Tujuan mengikat kaki Cina terutama kosmetik. Kaki mungil, yang disebut kaki teratai, dianggap sangat erotis, seperti juga gaya berjalan yang mereka hasilkan. Wanita dengan kaki kecil terlihat halus, membutuhkan perlindungan pria, dan bangsawan, karena mereka tidak dapat melakukan banyak hal yang dapat dilakukan dengan mudah oleh seorang pelayan. Kaki juga menjadi simbol kesucian, karena meninggalkan wanita yang tidak bisa keluar rumah sendirian. Keluarga yang lebih miskin seringkali hanya mengikat kaki putri sulung mereka agar dia bisa menikah di masyarakat.

teknik

Wanita harus mulai mengikat kaki mereka sangat muda agar teknik ini bekerja dengan baik. Kebanyakan ibu mengikat kaki anak perempuan mereka ketika mereka berusia dua sampai lima tahun. Dia, seorang saudara perempuan, atau seorang profesional pengikat kaki pertama-tama akan merendam kaki dalam campuran herbal dan darah hewan untuk melunakkannya, dan kemudian menekuk jari-jari kaki di bawah sampai patah. Setelah ini, dia akan mematahkan lengkungan kaki, dan kemudian membungkusnya erat-erat dengan perban yang juga direndam dalam campuran darah dan ramuan sampai kaki membentuk bentuk segitiga.

Saat tulang-tulangnya mengeras, kaki akan dibuka secara berkala, dipijat, dan dibersihkan, dan kuku jari kaki dipangkas. Karena sirkulasi kaki terputus oleh perban, banyak gadis mengalami infeksi kaki, kehilangan kuku, atau jari-jari kaki rontok sama sekali. Setelah jaringan mati diangkat, kaki akan segera dibungkus kembali.

efek
Wanita dengan kaki terikat tidak dapat meletakkan banyak beban pada kaki mereka, dan harus berjalan dengan tumit mereka. Ini memberi mereka gaya berjalan terhuyung-huyung yang dianggap sangat menarik oleh beberapa orang. Kaki mereka biasanya terinfeksi, karena tidak mungkin memotong kuku kaki yang bengkok, yang kemudian dapat menembus kulit. Itu juga sangat sulit untuk mencuci di antara lipatan kulit kaki, yang menyebabkan pertumbuhan bakteri. Hal ini membuat kaki berbau sangat busuk dan terkadang mengeluarkan kotoran, itulah sebabnya kebanyakan wanita dengan kaki terikat tidak pernah melepas sepatu mereka.

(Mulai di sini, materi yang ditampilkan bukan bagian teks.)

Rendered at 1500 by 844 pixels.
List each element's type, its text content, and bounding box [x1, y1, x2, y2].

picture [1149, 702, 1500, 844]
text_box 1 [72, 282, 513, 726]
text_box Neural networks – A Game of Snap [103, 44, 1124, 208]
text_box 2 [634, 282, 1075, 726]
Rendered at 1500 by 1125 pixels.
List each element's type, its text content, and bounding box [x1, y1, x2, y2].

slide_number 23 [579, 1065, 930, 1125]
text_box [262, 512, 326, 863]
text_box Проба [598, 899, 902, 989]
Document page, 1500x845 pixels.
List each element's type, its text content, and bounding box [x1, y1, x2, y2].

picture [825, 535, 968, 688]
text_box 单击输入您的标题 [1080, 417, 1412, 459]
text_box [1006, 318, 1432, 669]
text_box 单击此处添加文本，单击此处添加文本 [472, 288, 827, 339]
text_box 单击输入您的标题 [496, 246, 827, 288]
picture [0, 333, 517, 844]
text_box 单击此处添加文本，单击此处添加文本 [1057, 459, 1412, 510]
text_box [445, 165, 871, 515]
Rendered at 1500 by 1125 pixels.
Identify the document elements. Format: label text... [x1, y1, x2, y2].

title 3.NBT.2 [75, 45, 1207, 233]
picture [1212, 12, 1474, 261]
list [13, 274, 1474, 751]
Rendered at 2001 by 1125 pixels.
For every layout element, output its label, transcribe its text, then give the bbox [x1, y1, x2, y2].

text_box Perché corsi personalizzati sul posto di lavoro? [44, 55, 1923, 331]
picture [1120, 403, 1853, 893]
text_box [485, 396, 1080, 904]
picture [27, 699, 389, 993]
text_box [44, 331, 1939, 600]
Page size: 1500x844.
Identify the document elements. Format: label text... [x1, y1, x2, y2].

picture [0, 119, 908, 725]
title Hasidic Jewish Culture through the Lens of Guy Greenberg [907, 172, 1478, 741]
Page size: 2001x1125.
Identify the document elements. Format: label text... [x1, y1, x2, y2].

Deformitas gaya berjalan mereka juga membuat wanita rentan jatuh dan masalah pinggul dan tulang belakang. Satu studi dari Universitas San Francisco tentang osteoporosis di Cina menemukan bahwa wanita dengan kaki ini hampir dua kali lebih mungkin mengalami jatuh, dan juga lebih mungkin mengalami kesulitan untuk bangkit dari kursi. Mereka juga lebih sulit berjongkok, yang sangat penting untuk menggunakan kamar kecil sebelum toilet gaya Barat datang ke China. Keterbatasan ini sangat memberatkan bagi perempuan yang harus melakukan pekerjaan manual.
Sejarah
Praktek mengikat kaki Cina dimulai pada masa pemerintahan Li Yu ketika kaisar menjadi tertarik pada seorang selir yang telah mengikat kakinya erat-erat untuk rutinitas menari. Awalnya terbatas pada istana kekaisaran, tetapi kemudian menyebar ke kota dan desa. Seruan pertama untuk reformasi datang beberapa abad kemudian pada pertengahan 1600-an, dan berlanjut secara berkala sampai tahun 1912, ketika itu dilarang sama sekali. Meski dilarang, beberapa wanita tetap mengikat kaki mereka secara diam-diam, meskipun mereka yang tertangkap akan dikenakan denda. Praktek ini akhirnya mati pada 1950-an, karena serangkaian kampanye anti-pengikatan kaki dari pemerintah Nasionalis dan Komunis.

Praktik Terkait
Budaya lain memiliki dan memiliki praktik deformasi yang serupa dengan pengikatan kaki Cina. Modifikasi tengkorak, di mana tengkorak ditekan sampai memanjang, dipraktekkan di antara banyak budaya, termasuk suku Inca, Hun, dan Aborigin Australia. Banyak wanita di negara-negara Eropa dan AS merusak kerangka mereka hingga melukai organ mereka dengan mengenakan korset yang sangat ketat. Di zaman modern, mutilasi alat kelamin perempuan telah dan dipraktikkan di banyak negara di Afrika dan Jazirah Arab.